_Your objective_. Repeat all of the rows below word for word, keeping every line unchanged.

-- Start Record extracts --

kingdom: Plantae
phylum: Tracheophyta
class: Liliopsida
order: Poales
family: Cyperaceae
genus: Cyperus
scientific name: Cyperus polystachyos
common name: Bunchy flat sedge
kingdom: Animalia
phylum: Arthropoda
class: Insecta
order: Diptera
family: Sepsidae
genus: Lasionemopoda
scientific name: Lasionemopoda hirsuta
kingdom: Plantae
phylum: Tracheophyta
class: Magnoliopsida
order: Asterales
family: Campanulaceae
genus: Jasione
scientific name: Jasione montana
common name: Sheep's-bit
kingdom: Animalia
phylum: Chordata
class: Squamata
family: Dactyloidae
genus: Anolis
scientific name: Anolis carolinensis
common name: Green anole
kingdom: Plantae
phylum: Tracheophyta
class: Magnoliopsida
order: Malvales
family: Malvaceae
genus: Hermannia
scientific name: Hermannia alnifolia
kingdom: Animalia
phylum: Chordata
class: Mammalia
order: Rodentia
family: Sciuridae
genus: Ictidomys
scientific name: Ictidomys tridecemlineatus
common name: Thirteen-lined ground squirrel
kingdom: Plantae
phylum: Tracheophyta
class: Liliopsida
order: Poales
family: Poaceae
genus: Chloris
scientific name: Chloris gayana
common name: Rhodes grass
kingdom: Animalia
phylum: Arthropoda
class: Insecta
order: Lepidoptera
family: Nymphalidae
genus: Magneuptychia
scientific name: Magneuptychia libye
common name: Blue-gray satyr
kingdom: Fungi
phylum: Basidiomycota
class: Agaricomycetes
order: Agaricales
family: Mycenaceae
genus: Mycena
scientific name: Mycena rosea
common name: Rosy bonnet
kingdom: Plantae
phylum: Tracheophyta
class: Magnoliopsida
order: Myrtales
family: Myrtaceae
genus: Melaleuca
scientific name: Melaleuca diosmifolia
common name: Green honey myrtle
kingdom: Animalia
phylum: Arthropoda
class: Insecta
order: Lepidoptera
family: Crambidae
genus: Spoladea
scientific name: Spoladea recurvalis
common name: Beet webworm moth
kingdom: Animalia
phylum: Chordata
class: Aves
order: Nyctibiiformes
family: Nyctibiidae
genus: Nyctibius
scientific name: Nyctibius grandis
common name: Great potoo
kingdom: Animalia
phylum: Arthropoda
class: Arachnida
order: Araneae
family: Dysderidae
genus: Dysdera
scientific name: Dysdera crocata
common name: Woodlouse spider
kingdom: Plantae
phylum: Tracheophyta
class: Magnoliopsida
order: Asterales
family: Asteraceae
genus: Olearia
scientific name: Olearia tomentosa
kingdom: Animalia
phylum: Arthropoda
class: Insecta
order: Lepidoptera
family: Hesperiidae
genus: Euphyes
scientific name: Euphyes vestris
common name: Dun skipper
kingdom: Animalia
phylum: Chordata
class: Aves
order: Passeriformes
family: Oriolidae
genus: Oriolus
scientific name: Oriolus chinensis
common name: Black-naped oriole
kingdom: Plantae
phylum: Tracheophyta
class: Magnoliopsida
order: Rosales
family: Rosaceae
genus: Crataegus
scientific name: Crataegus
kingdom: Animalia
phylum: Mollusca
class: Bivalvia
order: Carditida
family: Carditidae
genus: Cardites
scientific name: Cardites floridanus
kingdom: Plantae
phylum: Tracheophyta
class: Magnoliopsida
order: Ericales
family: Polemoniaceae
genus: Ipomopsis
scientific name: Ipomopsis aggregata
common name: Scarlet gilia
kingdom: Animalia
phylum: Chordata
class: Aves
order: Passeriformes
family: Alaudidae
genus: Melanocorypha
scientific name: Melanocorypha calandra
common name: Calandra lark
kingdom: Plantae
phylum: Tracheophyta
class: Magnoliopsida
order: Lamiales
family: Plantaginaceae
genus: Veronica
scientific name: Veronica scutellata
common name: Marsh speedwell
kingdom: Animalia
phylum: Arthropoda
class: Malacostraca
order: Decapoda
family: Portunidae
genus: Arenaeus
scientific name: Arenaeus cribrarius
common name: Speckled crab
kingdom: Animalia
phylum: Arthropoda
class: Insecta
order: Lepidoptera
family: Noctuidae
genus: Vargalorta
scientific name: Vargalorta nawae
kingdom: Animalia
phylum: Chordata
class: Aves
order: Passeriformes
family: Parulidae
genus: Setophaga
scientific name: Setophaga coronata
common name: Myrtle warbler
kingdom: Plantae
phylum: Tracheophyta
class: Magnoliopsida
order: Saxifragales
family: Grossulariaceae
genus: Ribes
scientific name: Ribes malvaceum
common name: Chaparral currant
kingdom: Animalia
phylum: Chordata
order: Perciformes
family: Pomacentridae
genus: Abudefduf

-- End Record extracts --

_Written reply_.
kingdom: Plantae
phylum: Tracheophyta
class: Liliopsida
order: Poales
family: Cyperaceae
genus: Cyperus
scientific name: Cyperus polystachyos
common name: Bunchy flat sedge
kingdom: Animalia
phylum: Arthropoda
class: Insecta
order: Diptera
family: Sepsidae
genus: Lasionemopoda
scientific name: Lasionemopoda hirsuta
kingdom: Plantae
phylum: Tracheophyta
class: Magnoliopsida
order: Asterales
family: Campanulaceae
genus: Jasione
scientific name: Jasione montana
common name: Sheep's-bit
kingdom: Animalia
phylum: Chordata
class: Squamata
family: Dactyloidae
genus: Anolis
scientific name: Anolis carolinensis
common name: Green anole
kingdom: Plantae
phylum: Tracheophyta
class: Magnoliopsida
order: Malvales
family: Malvaceae
genus: Hermannia
scientific name: Hermannia alnifolia
kingdom: Animalia
phylum: Chordata
class: Mammalia
order: Rodentia
family: Sciuridae
genus: Ictidomys
scientific name: Ictidomys tridecemlineatus
common name: Thirteen-lined ground squirrel
kingdom: Plantae
phylum: Tracheophyta
class: Liliopsida
order: Poales
family: Poaceae
genus: Chloris
scientific name: Chloris gayana
common name: Rhodes grass
kingdom: Animalia
phylum: Arthropoda
class: Insecta
order: Lepidoptera
family: Nymphalidae
genus: Magneuptychia
scientific name: Magneuptychia libye
common name: Blue-gray satyr
kingdom: Fungi
phylum: Basidiomycota
class: Agaricomycetes
order: Agaricales
family: Mycenaceae
genus: Mycena
scientific name: Mycena rosea
common name: Rosy bonnet
kingdom: Plantae
phylum: Tracheophyta
class: Magnoliopsida
order: Myrtales
family: Myrtaceae
genus: Melaleuca
scientific name: Melaleuca diosmifolia
common name: Green honey myrtle
kingdom: Animalia
phylum: Arthropoda
class: Insecta
order: Lepidoptera
family: Crambidae
genus: Spoladea
scientific name: Spoladea recurvalis
common name: Beet webworm moth
kingdom: Animalia
phylum: Chordata
class: Aves
order: Nyctibiiformes
family: Nyctibiidae
genus: Nyctibius
scientific name: Nyctibius grandis
common name: Great potoo
kingdom: Animalia
phylum: Arthropoda
class: Arachnida
order: Araneae
family: Dysderidae
genus: Dysdera
scientific name: Dysdera crocata
common name: Woodlouse spider
kingdom: Plantae
phylum: Tracheophyta
class: Magnoliopsida
order: Asterales
family: Asteraceae
genus: Olearia
scientific name: Olearia tomentosa
kingdom: Animalia
phylum: Arthropoda
class: Insecta
order: Lepidoptera
family: Hesperiidae
genus: Euphyes
scientific name: Euphyes vestris
common name: Dun skipper
kingdom: Animalia
phylum: Chordata
class: Aves
order: Passeriformes
family: Oriolidae
genus: Oriolus
scientific name: Oriolus chinensis
common name: Black-naped oriole
kingdom: Plantae
phylum: Tracheophyta
class: Magnoliopsida
order: Rosales
family: Rosaceae
genus: Crataegus
scientific name: Crataegus
kingdom: Animalia
phylum: Mollusca
class: Bivalvia
order: Carditida
family: Carditidae
genus: Cardites
scientific name: Cardites floridanus
kingdom: Plantae
phylum: Tracheophyta
class: Magnoliopsida
order: Ericales
family: Polemoniaceae
genus: Ipomopsis
scientific name: Ipomopsis aggregata
common name: Scarlet gilia
kingdom: Animalia
phylum: Chordata
class: Aves
order: Passeriformes
family: Alaudidae
genus: Melanocorypha
scientific name: Melanocorypha calandra
common name: Calandra lark
kingdom: Plantae
phylum: Tracheophyta
class: Magnoliopsida
order: Lamiales
family: Plantaginaceae
genus: Veronica
scientific name: Veronica scutellata
common name: Marsh speedwell
kingdom: Animalia
phylum: Arthropoda
class: Malacostraca
order: Decapoda
family: Portunidae
genus: Arenaeus
scientific name: Arenaeus cribrarius
common name: Speckled crab
kingdom: Animalia
phylum: Arthropoda
class: Insecta
order: Lepidoptera
family: Noctuidae
genus: Vargalorta
scientific name: Vargalorta nawae
kingdom: Animalia
phylum: Chordata
class: Aves
order: Passeriformes
family: Parulidae
genus: Setophaga
scientific name: Setophaga coronata
common name: Myrtle warbler
kingdom: Plantae
phylum: Tracheophyta
class: Magnoliopsida
order: Saxifragales
family: Grossulariaceae
genus: Ribes
scientific name: Ribes malvaceum
common name: Chaparral currant
kingdom: Animalia
phylum: Chordata
order: Perciformes
family: Pomacentridae
genus: Abudefduf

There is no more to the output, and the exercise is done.